OpenSea’s terms and conditions make it clear that despite the official-looking checkmarks, it does not actually verify the identity, legitimacy or authenticity of any NFT sold on its platform. It appears that courts will need to eventually step in to settle many of these IP disputes that are already present in the space. However, issues from proper jurisdiction to simply identifying the responsible party may present obstacles for formal legal claims.
WHAT DEVELOPMENTS DO YOU EXPECT TO SEE IN THIS AREA OF INTELLECTUAL PROPERTY, FROM BOTH A BUSINESS AND A REGULATORY POINT OF VIEW?

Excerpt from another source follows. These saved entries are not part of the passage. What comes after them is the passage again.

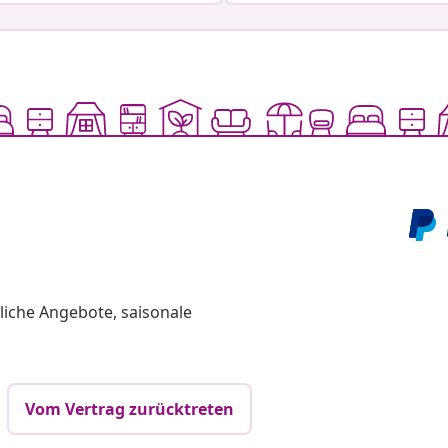
liche Angebote, saisonale
Vom Vertrag zurücktreten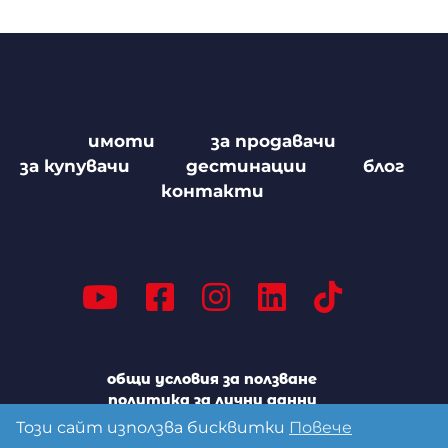
имоти
за продавачи
за купувачи
дестинации
блог
контакти
общи условия за ползване
политика за лични данни
политика за бисквитките
Този сайт използва бисквитки
Повече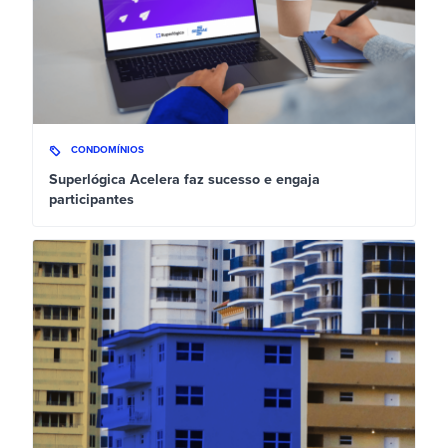
CONDOMÍNIOS
Superlógica Acelera faz sucesso e engaja
participantes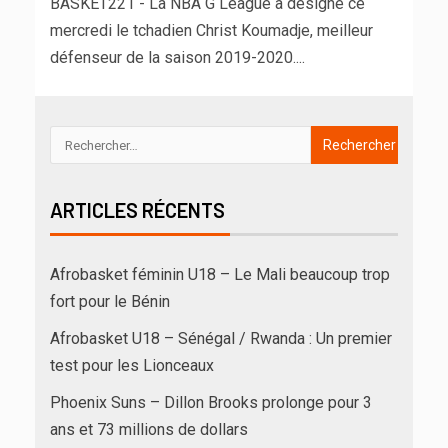
BASKET221 - La NBA G League a désigné ce
mercredi le tchadien Christ Koumadje, meilleur
défenseur de la saison 2019-2020....
ARTICLES RÉCENTS
Afrobasket féminin U18 – Le Mali beaucoup trop
fort pour le Bénin
Afrobasket U18 – Sénégal / Rwanda : Un premier
test pour les Lionceaux
Phoenix Suns – Dillon Brooks prolonge pour 3
ans et 73 millions de dollars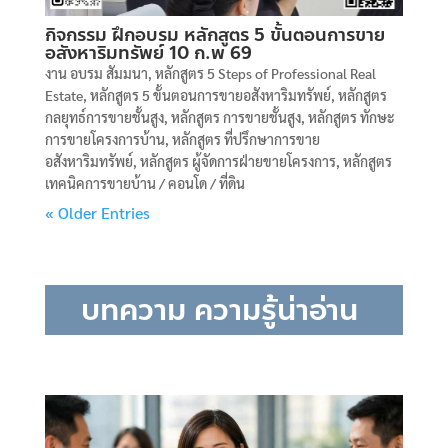
กิจกรรม ฝึกอบรม หลักสูตร 5 ขั้นตอนการขาย
อสังหาริมทรัพย์ 10 ก.พ 69
งาน อบรม สัมมนา
,
หลักสูตร 5 Steps of Professional Real
Estate
,
หลักสูตร 5 ขั้นตอนการขายอสังหาริมทรัพย์
,
หลักสูตร
กลยุทธ์การขายชั้นสูง
,
หลักสูตร การขายชั้นสูง
,
หลักสูตร ทักษะ
การขายโครงการบ้าน
,
หลักสูตร ที่ปรึกษาการขาย
อสังหาริมทรัพย์
,
หลักสูตร ผู้จัดการฝ่ายขายโครงการ
,
หลักสูตร
เทคนิคการขายบ้าน / คอนโด / ที่ดิน
« Older Entries
บทความ ความรู้น่าอ่าน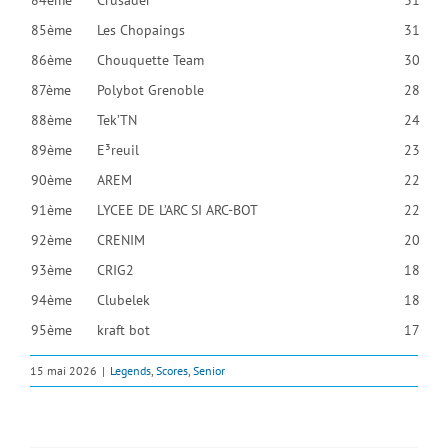
85ème
Les Chopaings
31
86ème
Chouquette Team
30
87ème
Polybot Grenoble
28
88ème
Tek’TN
24
89ème
E³reuil
23
90ème
AREM
22
91ème
LYCEE DE L’ARC SI ARC-BOT
22
92ème
CRENIM
20
93ème
CRIG2
18
94ème
Clubelek
18
95ème
kraft bot
17
15 mai 2026
|
Legends
,
Scores
,
Senior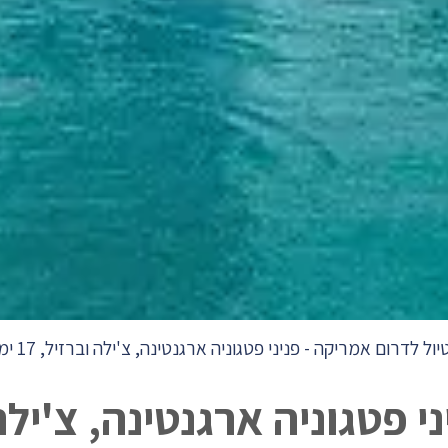
יול לדרום אמריקה - פניני פטגוניה ארגנטינה, צ'ילה וברזיל, 17 ימים
טגוניה ארגנטינה, צ'ילה וברזיל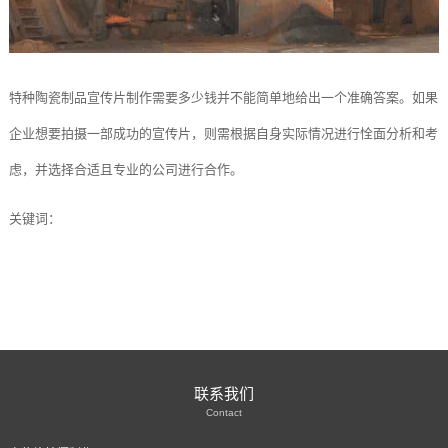
特种陶瓷制品宣传片制作需要多少钱并不能简单地给出一个准确答案。如果
企业想要拍摄一部成功的宣传片，则需根据自身实际情况进行恮面分析和考
虑，并选择合适且专业的公司进行合作。
关键词：
联系我们
Contact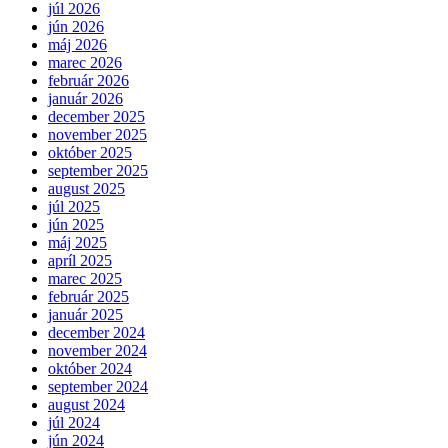
júl 2026
jún 2026
máj 2026
marec 2026
február 2026
január 2026
december 2025
november 2025
október 2025
september 2025
august 2025
júl 2025
jún 2025
máj 2025
apríl 2025
marec 2025
február 2025
január 2025
december 2024
november 2024
október 2024
september 2024
august 2024
júl 2024
jún 2024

A growing trend in the NFT space is the emergence of decentralised autonomous organisations (DAOs). An oversimplified definition is that DAOs are online communities that share a bank account (typically through some kind of multi-signature electronic wallet) and allow community members to collectively govern and pool their resources (financial and labour) together towards a common purpose. DAOs have sprung up to collectively buy high-priced NFTs or to fractionalise ownership of NFTs, ranging from digital assets to real-world assets. PleasrDAO’s recent acquisition of the Wu-Tang Clan album “Once Upon A Time In Shaolin” provides collective ownership of the physical one-of-a-kind album represented by NFTs for each of its members. These evolving community models will impact businesses dealing with intellectual property rights and the traditional corporate structure, but may also draw scrutiny from securities regulators.
Blockchain technology and NFTs have enabled creators to capture value in a way that was not previously possible. This will create paradigm shifts in many creative industries, including for example the music industry, where there is currently a large gap between the value capture of fan community support and artist monetisation. NFTs are changing the dynamics of the value of IP rights, the relationship between creators and their communities, and enabling the creation of wealth in unexpected and non-traditional ways.